Economia do Brasil é prisioneira da ortodoxia liberal
Na semana passada, o infeliz comentário “O pior inimigo do meio ambiente é a pobreza”, dito pelo ministro Paulo Guedes durante o Fórum Econômico Mundial, em Davos, obteve grande repercussão. Não contente, justificou: “Destroem porque estão com fome”.
Semanas antes, na mesma linha, o ministro declarou que o determinante da pobreza é a falta de capacidade de poupar dos pobres. Nas palavras de Paulo Guedes: “Um menino, desde cedo, sabe que ele é um ser de responsabilidade quando tem de poupar. Os ricos capitalizam seus recursos. Os pobres consomem tudo”.
Faltou o ministro explicar como economizar em um país no qual os 50% mais pobres da população, quase 104 milhões de brasileiros, em 2018 viviam em média com apenas 413 reais per capita, segundo a Pesquisa Nacional por Amostra de Domicílios Contínua (Pnad Contínua). No mesmo ano, 5% da população, ou 10,4 milhões de pessoas no Brasil, sobreviviam com 51 reais mensais.
Ainda de acordo com o IBGE, famílias que ganham o equivalente a dois mínimos gastam 61% de seus rendimentos apenas com alimentação e transporte.
Mais adiante, ao dizer que Israel se desenvolveu a partir da tecnologia, mas não tem escala, o ministro afirmou: “Nós temos escala, agora precisamos investir em educação”. Bem contraditório para um governo que cortou 16% do orçamento da Educação em relação a 2019, caindo de 122,9 bilhões de reais para 103,1 bilhões, em 2020.
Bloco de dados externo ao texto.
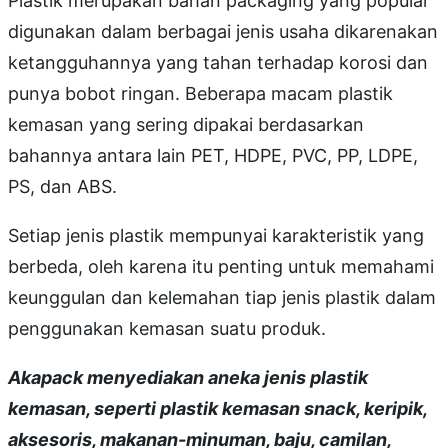
Plastik merupakan bahan packaging yang popular
digunakan dalam berbagai jenis usaha dikarenakan
ketangguhannya yang tahan terhadap korosi dan
punya bobot ringan. Beberapa macam plastik
kemasan yang sering dipakai berdasarkan
bahannya antara lain PET, HDPE, PVC, PP, LDPE,
PS, dan ABS.
Setiap jenis plastik mempunyai karakteristik yang
berbeda, oleh karena itu penting untuk memahami
keunggulan dan kelemahan tiap jenis plastik dalam
penggunakan kemasan suatu produk.
Akapack menyediakan aneka jenis plastik
kemasan, seperti plastik kemasan snack, keripik,
aksesoris, makanan-minuman, baju, camilan,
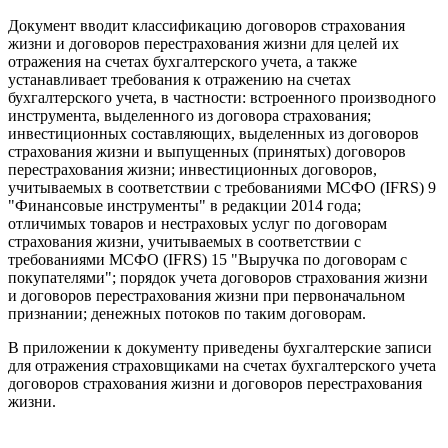
Документ вводит классификацию договоров страхования
жизни и договоров перестрахования жизни для целей их
отражения на счетах бухгалтерского учета, а также
устанавливает требования к отражению на счетах
бухгалтерского учета, в частности: встроенного производного
инструмента, выделенного из договора страхования;
инвестиционных составляющих, выделенных из договоров
страхования жизни и выпущенных (принятых) договоров
перестрахования жизни; инвестиционных договоров,
учитываемых в соответствии с требованиями МСФО (IFRS) 9
"Финансовые инструменты" в редакции 2014 года;
отличимых товаров и нестраховых услуг по договорам
страхования жизни, учитываемых в соответствии с
требованиями МСФО (IFRS) 15 "Выручка по договорам с
покупателями"; порядок учета договоров страхования жизни
и договоров перестрахования жизни при первоначальном
признании; денежных потоков по таким договорам.
В приложении к документу приведены бухгалтерские записи
для отражения страховщиками на счетах бухгалтерского учета
договоров страхования жизни и договоров перестрахования
жизни.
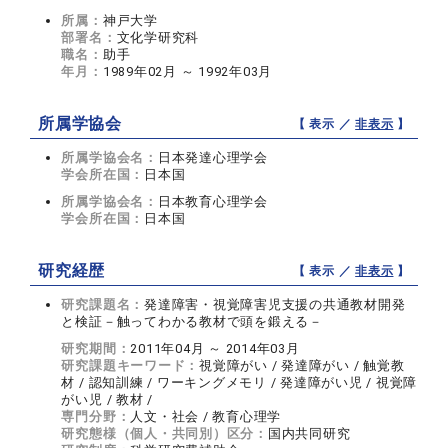
所属：
神戸大学
部署名：
文化学研究科
職名：
助手
年月：
1989年02月 ～ 1992年03月
所属学協会
【 表示 ／
非表示
】
所属学協会名：
日本発達心理学会
学会所在国：
日本国
所属学協会名：
日本教育心理学会
学会所在国：
日本国
研究経歴
【 表示 ／
非表示
】
研究課題名：
発達障害・視覚障害児支援の共通教材開発
と検証－触ってわかる教材で頭を鍛える－
研究期間：
2011年04月 ～ 2014年03月
研究課題キーワード：
視覚障がい / 発達障がい / 触覚教
材 / 認知訓練 / ワーキングメモリ / 発達障がい児 / 視覚障
がい児 / 教材 /
専門分野：
人文・社会 / 教育心理学
研究態様（個人・共同別）区分：
国内共同研究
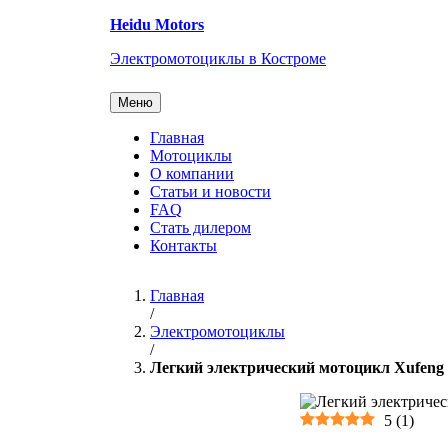
Перейти
Heidu Motors
к
содержанию
Электромотоциклы в Костроме
Меню
Главная
Мотоциклы
О компании
Статьи и новости
FAQ
Стать дилером
Контакты
Главная
/
Электромотоциклы
/
Легкий электрический мотоцикл Xufen
5
(
1
)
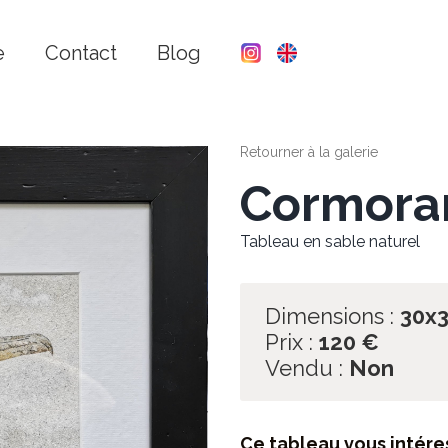
e
Contact
Blog
Retourner à la galerie
Cormora
Tableau en sable naturel
Dimensions :
30x
Prix :
120
€
Vendu :
Non
Ce tableau vous intére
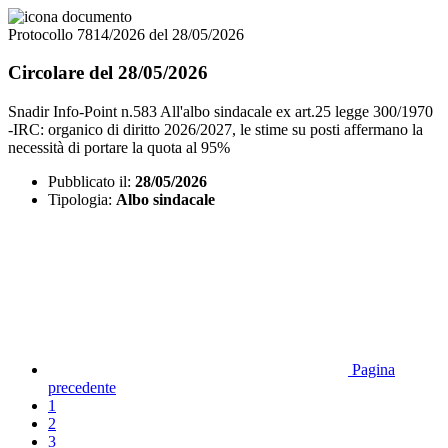
Protocollo 7814/2026 del 28/05/2026
Circolare del 28/05/2026
Snadir Info-Point n.583 All'albo sindacale ex art.25 legge 300/1970
-IRC: organico di diritto 2026/2027, le stime su posti affermano la
necessità di portare la quota al 95%
Pubblicato il:
28/05/2026
Tipologia:
Albo sindacale
Pagina
precedente
1
2
3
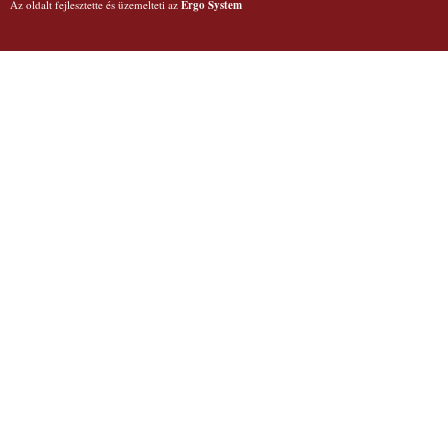
Az oldalt fejlesztette és üzemelteti az
Ergo System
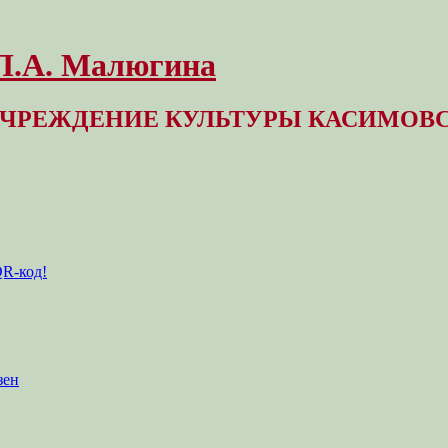
 Л.А. Малюгина
ЧРЕЖДЕНИЕ КУЛЬТУРЫ КАСИМОВС
QR-код!
зен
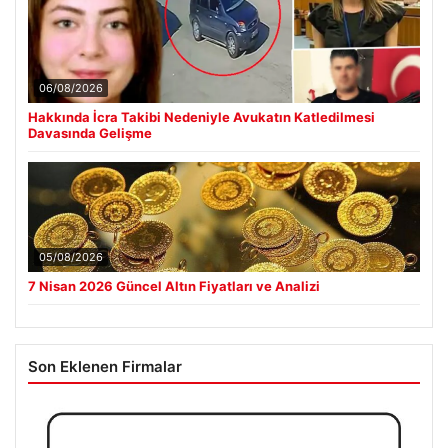
06/08/2026
Hakkında İcra Takibi Nedeniyle Avukatın Katledilmesi
Davasında Gelişme
05/08/2026
7 Nisan 2026 Güncel Altın Fiyatları ve Analizi
Son Eklenen Firmalar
Em entrevista dentro do evento em Davos, ao explicar os entraves da economia brasileira ao crescimento, Paulo Guedes a comparou a uma baleia presa por arpões, que seriam os gastos públicos e as regulamentações. Identificou a ampliação dos gastos públicos como freio às altas taxas de crescimento do país entre as décadas de 30 a 70.
O pensamento não apenas simplifica os problemas estruturais de uma economia em desenvolvimento, como ignora que o Brasil cresceu sem montar o mínimo de um sistema de seguridade social, sem incorporar a maioria dos brasileiros, sem acesso à educação, à saúde, e o mínimo para subsistência, o que se expressa em altas taxas de analfabetismo, de mortalidade infantil e miséria.
A redemocratização significou maior pressão e, por consequência, a elevação dos gastos sociais. A universalização do ensino, a criação do Sistema Único de Saúde, de fontes de financiamento para o Sistema Público de Trabalho (intermediação, qualificação e o Seguro Desemprego) e no decorrer do tempo a estruturação de diversas políticas públicas sociais, inclusive do SUAS – no campo da Assistência Social.
Apesar de manter uma das maiores desigualdades econômicas do mundo, sem alterações significativas na distribuição da renda, graças à ampliação dos investimentos em saúde e educação e à estruturação de várias políticas públicas de promoção social, o Brasil conseguiu avançar na diminuição das taxas de analfabetismo, de mortalidade infantil, de pobreza e miséria, na cobertura a população idosa, no acesso à educação básica e à saúde como direito universal.
Em um Mundo cada vez mais preocupado com as questões ambientais e a ampliação desenfreada das desigualdades econômicas, o ministro da Economia continua preso a uma ortodoxia liberal, na qual os gastos públicos, independente de sua natureza, são entraves ao crescimento econômico.
Essa ortodoxia prega que os agentes econômicos, livres de toda regulação do Estado, seja ela ambiental ou das relações do capital e do trabalho, são capazes de promover o desenvolvimento econômico, independentemente de seus custos ambientais e do bem-estar da maioria das pessoas.